5Renting a commercial property
Renting is a fantastic alternative for start-ups that do not know what their revenue will be in the following years. It provides a safety net in that if things don’t work out, you won’t be burdened with a mortgage on expensive commercial property.
Business property leases are classified into two types: traditional and flexible. Conventional leases are often sold by the square foot and only include the space. Fitting out and upkeep, as well as fees such as insurance, will be your responsibility. Flexible leases are typically shorter in duration and more expensive, but they frequently include furniture and office maintenance.
The Benefits of Renting a Commercial Property
- Renting is simple: you’ll need a deposit and the ability to make monthly payments. Renting does not entail tying up your capital, and rents can be fixed. There is also more variety, with options ranging from hot desking to industrial units to suit all enterprises of all sizes.
- Tax breaks – Rent charges can be deducted from profits, which means you’ll pay less Corporation Tax on your revenue.
- Easy to relocate – if you outgrow your current business location, you may easily relocate at the conclusion of your lease to a more suitable location.
- There is less work – your landlord is responsible for the upkeep, and other facilities and services may be included depending on your lease, which means less time spent organising things and more time running your business.
Disadvantages of renting commercial property
- Decreased capital growth – if you rent the property, you will not enjoy the same benefits of long-term capital growth that you would have had if you had purchased the property.
- Space limitations – There may be limitations on what you can do with the office space, and adjustments require landlord approval. When the lease expires, you may need to return the office to its original configuration.
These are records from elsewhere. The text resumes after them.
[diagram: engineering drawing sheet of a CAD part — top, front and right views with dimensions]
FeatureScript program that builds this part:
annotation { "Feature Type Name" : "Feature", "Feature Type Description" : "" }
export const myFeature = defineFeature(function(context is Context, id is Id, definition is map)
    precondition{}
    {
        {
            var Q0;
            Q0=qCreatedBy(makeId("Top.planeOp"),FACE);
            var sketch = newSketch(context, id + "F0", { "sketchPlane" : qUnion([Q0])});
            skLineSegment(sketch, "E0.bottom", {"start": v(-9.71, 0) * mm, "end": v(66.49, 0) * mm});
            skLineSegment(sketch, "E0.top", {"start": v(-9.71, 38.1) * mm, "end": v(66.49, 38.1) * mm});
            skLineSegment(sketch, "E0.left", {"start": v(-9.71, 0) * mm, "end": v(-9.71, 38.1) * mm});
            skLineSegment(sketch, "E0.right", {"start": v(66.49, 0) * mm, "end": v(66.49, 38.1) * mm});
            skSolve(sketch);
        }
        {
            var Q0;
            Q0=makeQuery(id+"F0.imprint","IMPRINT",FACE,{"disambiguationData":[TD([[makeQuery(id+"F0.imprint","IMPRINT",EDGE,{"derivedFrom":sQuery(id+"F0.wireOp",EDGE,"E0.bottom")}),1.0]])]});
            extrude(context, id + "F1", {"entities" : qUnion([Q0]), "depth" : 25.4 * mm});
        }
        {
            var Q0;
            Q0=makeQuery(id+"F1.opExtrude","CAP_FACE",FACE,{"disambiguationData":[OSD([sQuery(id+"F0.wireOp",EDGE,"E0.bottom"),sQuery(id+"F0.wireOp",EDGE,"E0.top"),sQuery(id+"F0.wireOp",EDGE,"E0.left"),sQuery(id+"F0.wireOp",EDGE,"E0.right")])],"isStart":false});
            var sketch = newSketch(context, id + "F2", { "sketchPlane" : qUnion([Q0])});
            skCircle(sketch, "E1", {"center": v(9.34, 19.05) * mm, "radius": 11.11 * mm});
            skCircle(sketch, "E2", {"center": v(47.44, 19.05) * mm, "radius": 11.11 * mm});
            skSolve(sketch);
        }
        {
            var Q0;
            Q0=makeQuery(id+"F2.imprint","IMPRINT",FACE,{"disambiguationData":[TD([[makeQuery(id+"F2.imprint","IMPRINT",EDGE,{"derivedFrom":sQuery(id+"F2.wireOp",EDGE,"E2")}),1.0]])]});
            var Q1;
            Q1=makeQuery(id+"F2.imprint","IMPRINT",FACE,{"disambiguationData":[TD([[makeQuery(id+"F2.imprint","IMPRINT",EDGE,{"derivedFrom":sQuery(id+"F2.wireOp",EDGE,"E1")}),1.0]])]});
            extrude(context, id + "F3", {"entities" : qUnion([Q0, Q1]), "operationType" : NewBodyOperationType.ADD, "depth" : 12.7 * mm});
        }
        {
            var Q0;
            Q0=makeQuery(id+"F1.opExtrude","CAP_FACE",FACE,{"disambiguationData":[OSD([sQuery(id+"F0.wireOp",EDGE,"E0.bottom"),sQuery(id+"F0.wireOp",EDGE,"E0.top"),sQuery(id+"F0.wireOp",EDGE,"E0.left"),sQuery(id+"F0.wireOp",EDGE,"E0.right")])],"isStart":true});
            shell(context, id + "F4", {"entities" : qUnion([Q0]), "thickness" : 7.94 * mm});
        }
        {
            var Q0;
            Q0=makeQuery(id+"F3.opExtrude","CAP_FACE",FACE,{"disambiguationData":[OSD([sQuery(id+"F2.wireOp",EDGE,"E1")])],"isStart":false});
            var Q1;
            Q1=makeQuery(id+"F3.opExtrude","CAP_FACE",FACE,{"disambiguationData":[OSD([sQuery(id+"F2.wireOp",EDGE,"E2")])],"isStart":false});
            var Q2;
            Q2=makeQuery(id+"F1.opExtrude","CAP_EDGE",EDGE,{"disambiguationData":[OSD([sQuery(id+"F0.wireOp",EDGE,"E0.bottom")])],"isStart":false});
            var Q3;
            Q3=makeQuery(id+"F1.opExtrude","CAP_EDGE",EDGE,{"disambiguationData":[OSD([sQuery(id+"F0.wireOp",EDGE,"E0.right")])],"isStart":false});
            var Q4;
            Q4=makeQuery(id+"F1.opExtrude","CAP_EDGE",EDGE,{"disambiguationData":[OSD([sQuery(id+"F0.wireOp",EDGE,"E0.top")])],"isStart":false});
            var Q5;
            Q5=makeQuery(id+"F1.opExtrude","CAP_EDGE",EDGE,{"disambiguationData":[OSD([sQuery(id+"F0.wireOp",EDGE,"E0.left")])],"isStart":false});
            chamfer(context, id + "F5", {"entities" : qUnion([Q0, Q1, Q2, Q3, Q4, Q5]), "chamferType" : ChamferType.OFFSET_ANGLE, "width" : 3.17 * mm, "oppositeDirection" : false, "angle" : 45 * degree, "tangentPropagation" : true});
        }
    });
- High competition – there is huge competition, particularly in prominent locations; unless you sign a long-term contract, rents can rise, and you may be forced to relocate if faced with an unexpectedly large rental increase.
- You’ll be committed for the long haul – you’ll be required to pay rent even if business slows or you close your firm, leaving you accountable for further costs.
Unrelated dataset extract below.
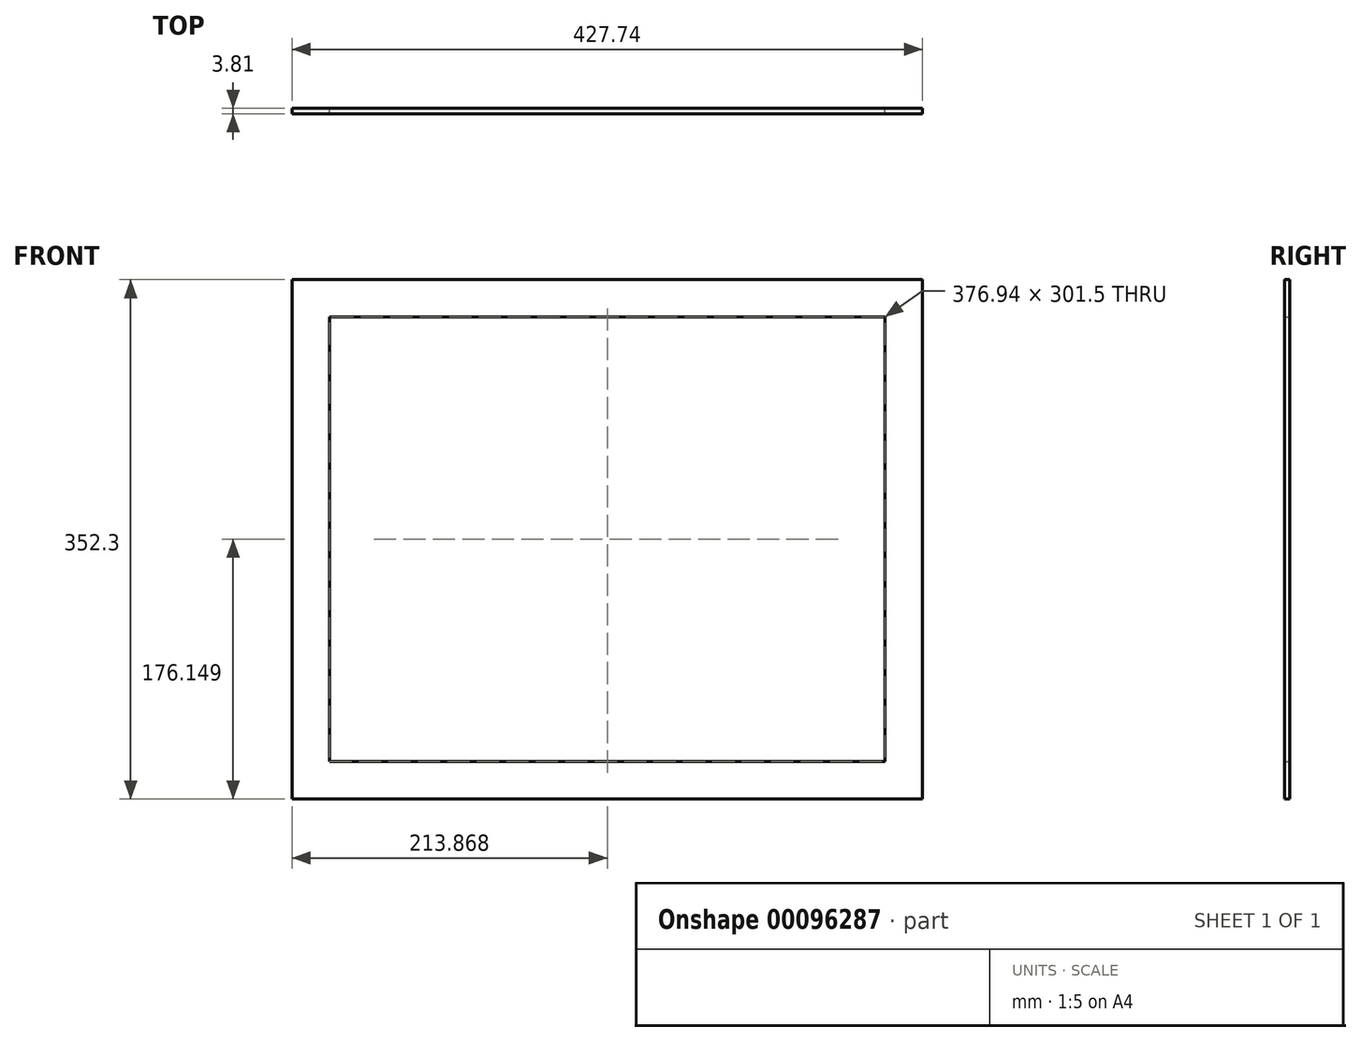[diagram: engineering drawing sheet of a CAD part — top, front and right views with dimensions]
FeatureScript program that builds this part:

- Higher payments – rental payments might be higher than mortgage payments.
6Financing a Commercial Property
There are several options available to an investor when financing a commercial property.
When buying a commercial property, a commercial mortgage is often the funding option of choice.
Similar to a home mortgage, commercial mortgages need a deposit followed by monthly principal and interest or interest only. A business mortgage typically has terms between one to thirty years, making it an excellent choice for a long-term loan for those businesses that can prove their creditworthiness and long-term business viability.
Commercial property can be acquired before permanent financing is in place with the help of a commercial bridging loan. Bridging finance can be obtained much more quickly than a mortgage, typically within 2-4 weeks weeks, making it suitable for fast opportunistic purchases or buying from auction.
This type of finance can also be used to purchase a semi-commercial property..
While the property you’re buying is typically used as collateral for a bridge loan, your primary residence or other investment properties can also be used in place of, or in addition, to the commercial property you’re purchasing.